Introduction

Procedure

• Gather these items from your Optics Kit:
  • prism
  • diffraction grating (clear slide thing)
  • red and blue filter
• Gather these items from your home or office:
  • piece of white paper
  • two razor blades
  • a shoebox or other small box
  • tape

• Prism and the spectrum

  a) Take the triangular prism from your Optics Kit and hold it in the sun with white paper as a screen. When you obtain the visible light spectrum (red to blue), note the incident angle and the emergent angle (the emergent beams seems almost at grazing exit to the prism face). Place the red filter and then the blue filter over the illuminated face of the prism to observe the emergent spectrum.

  b) Following Newton's ideas: place the red and blue filters on a white sheet and observe them through the prism with your eyes following the same path as the sun did in a). Do you see colors at the edges of the filter? Look at a continuous line, one half of whose length is red, the other half is blue. When viewed through the prism is the line continuous?

• Make your own spectrometer (Taken from "Seeing the Light")

  A number of common items can be used as diffraction gratings. You can look at the light from a small bright light source reflected by the grooves in an LP record. Depending on the tilt of the record you will see the light source's component colors, provided the source is small or distant enough. How many different orders of interference can you see as you tilt the record? Verify that there are interference beams on either side of the zeroth order.

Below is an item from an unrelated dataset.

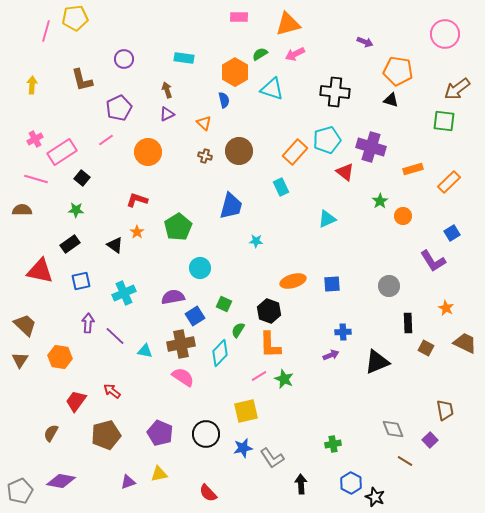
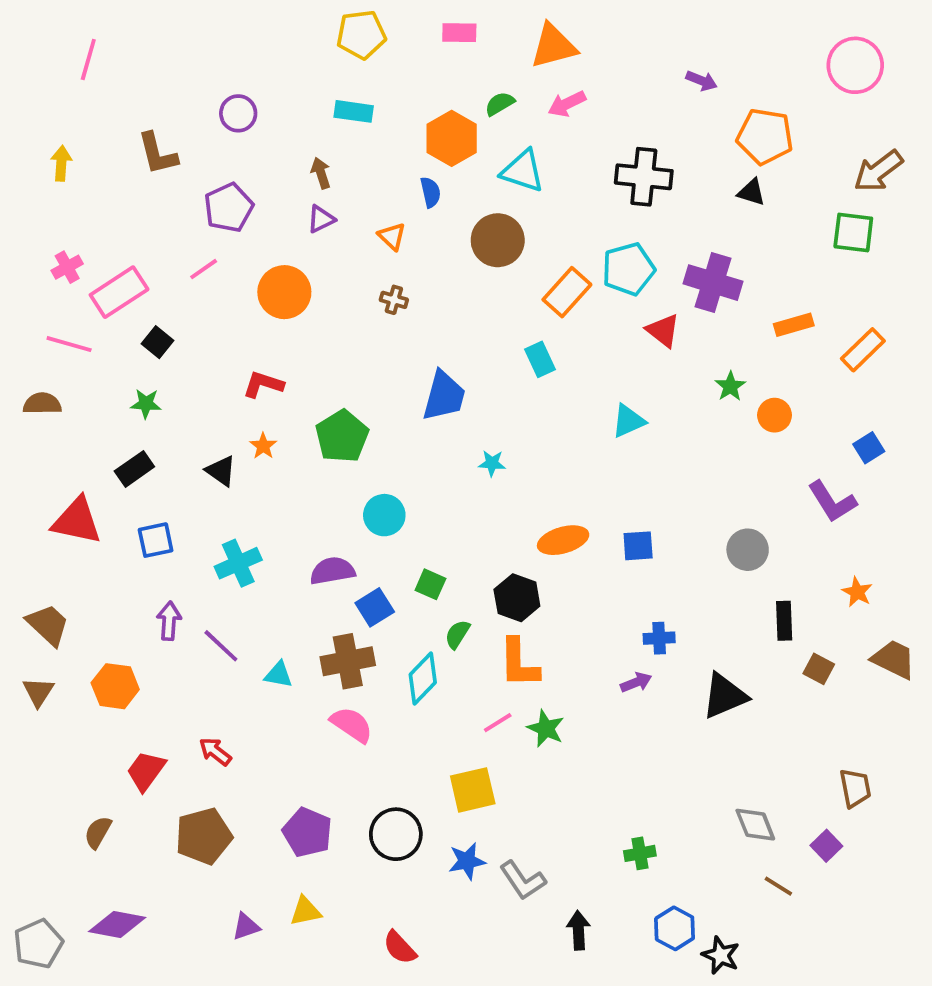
yellow pentagon: (75, 18) -> (361, 35), moved
brown circle: (239, 151) -> (498, 240), moved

  Objects with an array of holes that are periodic in two directions can make two-dimensional gratings. Examples are window screens and fine-meshed, thin fabrics. To see the 2-D patterns, however, you need a point source, such as a distant street light or a candle flame. Observe what happens when you tilt your head, when you rotate the grating about the line of sight, and when you rotate the grating into the line of sight. How can you tell which of two gratings have the finer mesh, whether the grating constant in the two directions is equal, and whether the two directions of periodicity are perpendicular? (Try distorting a piece of screening and see what happens to the pattern.)

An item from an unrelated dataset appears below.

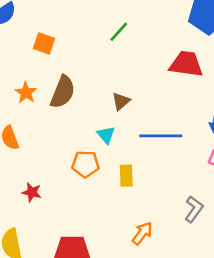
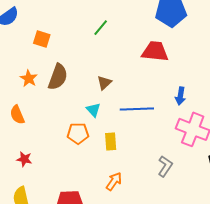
red star: (32, 192) -> (24, 159), moved
orange arrow: (142, 233) -> (114, 181), moved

  You can use the diffraction grating in your Optics Kit or purchase replica gratings cheaply -- as "spectrum glasses" in novelty stores (coarse gratings) or from scientific supply houses. For a bit more you can purchase gratings made to be used as camera "filters" for special effects, such as rainbow (line grating) and crostar (square grating) filters. The scientific filters specify the grating constant by telling you that the grating has, say, 13,400 lines/inch. (So in this case d = 1/13,400 in = 2.54/13,400 cm = 0.0002 cm = 2,000 nm.) Other types should be calibrated using a known wavelength, such as the strong blue line of mercury, which has = 426 nm. If you do not have a mercury lamp (sun lamp) you can see this line in a black light or as a brighter line againsta continuous background in the light from a fluorescent tube. You can get precision spectra if you mount your grating so that it is illuminated by a narrow slit and stray light is excluded.

  

  Interesting spectra to observe are those of a light bulb, of fluorescent lights, of black lights, of sodium lights used for highway illumination, and of "neon" lights used in bars. Also note the effect of colored filters or of a glass of colored liquid held in the light beam.

  You can photograph the grating pattern by holding the grating closely in front of your camera lens, focusing and exposing as you would normally. Scenes with sharp highlights acquire new colors. For colored rings around each bright spot, such as Christmas tree lights, rotate the grating about the line of sight while taking a time exposure. It does not matter if you jiggle the grating a little while rotating it, but the camera should be firmly mounted on a tripod. Why do you get rings, and why are they centered around the bright spots (rather than the center of the picture)?

  Build the spectrometer shown in the diagram above. The slit made by the razor blades should be very thin (less than a few millimeters across) and your box should be relatively light-tight. Be sure to mount the diffraction grating so that the spectral lines are seen vertically.

• Calibrate your spectrometer.

  a) Use a ruler to draw a wavelength scale along the bottom right-hand side of the back of your spectrometer box (see diagram above). Make sure the spacings are equal.

  b) Look at a fluorescent bulb (in the ceilings of most office/academic buildings) with your spectrometer. A line spectrum should appear on the right-hand side as you look through the grating: a bright green line superimposed on a fainter continuous spectrum. This bright green line is a mercury line at 546 nm. Mark this point on your wavelength scale, and label the rest of your scale, with the longer wavelengths (lower energy -- red) on the right side and shorter wavelengths (higher energy -- blue) on the left side. The bluest line you will see (indigo) is at a wavelength of about 400 nm, and the reddest line you will see (red) is at a wavelength of about 700 nm.